A judgment of the District Court of NSW (Australia) has just been published which held a forwarder liable for misleading and deceptive conduct and breach of warranty of authority for issuing house bills which were:

  • headed ‘Bill of Lading’ (i.e. not House Bill of Lading or House Bill)
  • marked ‘Original’ (i.e. suggesting that they were negotiable documents of title)
  • made out ‘To Order’ (i.e. suggesting that presentation of the bill would entitle the holder to delivery of the goods)
  • signed off ‘as agent for the Carrier’ (and named the ocean Carrier).

What happened was that the bank financing the purchase of the goods requested the original shipping documents from the Shipper as security, before advancing funds; the Shipper provided the bank with the house bills; because of the above four factors, the bank mistakenly assumed them to be original ocean bills/documents of title; the bank allowed the Shipper to draw down on the finance and then went unpaid when the Shipper encountered financial difficulty.

The financing bank then sued the forwarder.

The Judge held that it was misleading and deceptive for the forwarder to have issued bills which had all the markings of original ocean Carrier bills of lading which acted as documents of title. The Judge found that the forwarder should have known that banks may receive such documents as part of the trade finance system and wrongfully consider them to be original ocean Carrier bills of lading which acted as documents of title.

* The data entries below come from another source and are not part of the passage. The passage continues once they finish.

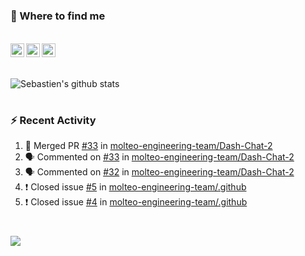 
<h1></h1>

### :speech_balloon: Where to find me

</br>
<a href="https://twitter.com/seb_bouttier">
  <img align="left" width="22px" src="https://cdn.jsdelivr.net/npm/simple-icons@v3/icons/twitter.svg" />
</a>
<a href="https://www.linkedin.com/in/sebastien-bouttier">
  <img align="left" width="22px" src="https://cdn.jsdelivr.net/npm/simple-icons@v3/icons/linkedin.svg" />
</a>
<a href="https://sebastien-bouttier.medium.com/">
  <img align="left" width="22px" src="https://cdn.jsdelivr.net/npm/simple-icons@v3/icons/medium.svg" />
</a>
</br>

<h1></h1>

![Sebastien's github stats](https://github-readme-stats.vercel.app/api?username=sebastienBtr&show_icons=true&title_color=24292e&icon_color=40c463&text_color=24292e&bg_color=fff&count_private=true)

<h1></h1>

### :zap: Recent Activity

<!--START_SECTION:activity-->
1. 🎉 Merged PR [#33](https://github.com/molteo-engineering-team/Dash-Chat-2/pull/33) in [molteo-engineering-team/Dash-Chat-2](https://github.com/molteo-engineering-team/Dash-Chat-2)
2. 🗣 Commented on [#33](https://github.com/molteo-engineering-team/Dash-Chat-2/issues/33) in [molteo-engineering-team/Dash-Chat-2](https://github.com/molteo-engineering-team/Dash-Chat-2)
3. 🗣 Commented on [#32](https://github.com/molteo-engineering-team/Dash-Chat-2/issues/32) in [molteo-engineering-team/Dash-Chat-2](https://github.com/molteo-engineering-team/Dash-Chat-2)
4. ❗️ Closed issue [#5](https://github.com/molteo-engineering-team/.github/issues/5) in [molteo-engineering-team/.github](https://github.com/molteo-engineering-team/.github)
5. ❗️ Closed issue [#4](https://github.com/molteo-engineering-team/.github/issues/4) in [molteo-engineering-team/.github](https://github.com/molteo-engineering-team/.github)
<!--END_SECTION:activity-->

<h1></h1>

![](https://komarev.com/ghpvc/?username=sebastienBtr)
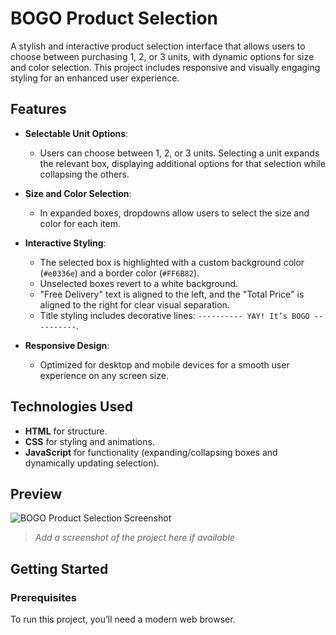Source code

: # BOGO Product Selection

A stylish and interactive product selection interface that allows users to choose between purchasing 1, 2, or 3 units, with dynamic options for size and color selection. This project includes responsive and visually engaging styling for an enhanced user experience.

## Features

- **Selectable Unit Options**: 
  - Users can choose between 1, 2, or 3 units. Selecting a unit expands the relevant box, displaying additional options for that selection while collapsing the others.
  
- **Size and Color Selection**: 
  - In expanded boxes, dropdowns allow users to select the size and color for each item.

- **Interactive Styling**: 
  - The selected box is highlighted with a custom background color (`#e0336e`) and a border color (`#FF6B82`).
  - Unselected boxes revert to a white background.
  - "Free Delivery" text is aligned to the left, and the "Total Price" is aligned to the right for clear visual separation.
  - Title styling includes decorative lines: `---------- YAY! It’s BOGO ----------`.

- **Responsive Design**: 
  - Optimized for desktop and mobile devices for a smooth user experience on any screen size.

## Technologies Used

- **HTML** for structure.
- **CSS** for styling and animations.
- **JavaScript** for functionality (expanding/collapsing boxes and dynamically updating selection).

## Preview

![BOGO Product Selection Screenshot](screenshot.png)
> _Add a screenshot of the project here if available_

## Getting Started

### Prerequisites

To run this project, you’ll need a modern web browser.
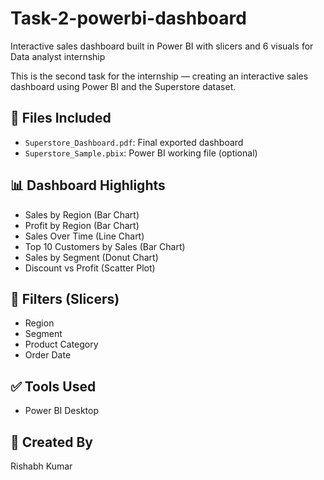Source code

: # Task-2-powerbi-dashboard
Interactive sales dashboard built in Power BI with slicers and 6 visuals for Data analyst internship 

This is the second task for the internship — creating an interactive sales dashboard using Power BI and the Superstore dataset.

## 📂 Files Included

- `Superstore_Dashboard.pdf`: Final exported dashboard
- `Superstore_Sample.pbix`: Power BI working file (optional)

## 📊 Dashboard Highlights

- Sales by Region (Bar Chart)
- Profit by Region (Bar Chart)
- Sales Over Time (Line Chart)
- Top 10 Customers by Sales (Bar Chart)
- Sales by Segment (Donut Chart)
- Discount vs Profit (Scatter Plot)

## 🧩 Filters (Slicers)

- Region
- Segment
- Product Category
- Order Date

## ✅ Tools Used

- Power BI Desktop

## 👤 Created By

Rishabh Kumar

The Judge also found that the forwarder did not have the authority of the ocean Carriers to issue bills of lading (in particular, where the ocean Carriers had issued their own original ocean Carrier bills of lading which acted as documents of title) and that designating this further caused the bank to rely on the document as a valid form of security.

The Judge found that it was reasonable for the financing bank to rely on the misrepresentations and accordingly held the freight forwarder liable for the full value of the unpaid financing advances, plus interest of AU$845,456.93 and ordered the forwarder to pay the financing bank’s legal costs.

For any freight forwarders and logistics providers in Australia or forwarding to Australia, you should consider what form your bills take.

If they bear any of the above four features, it might be an idea for you to consider whether you are running the risk of being slapped with similar liability.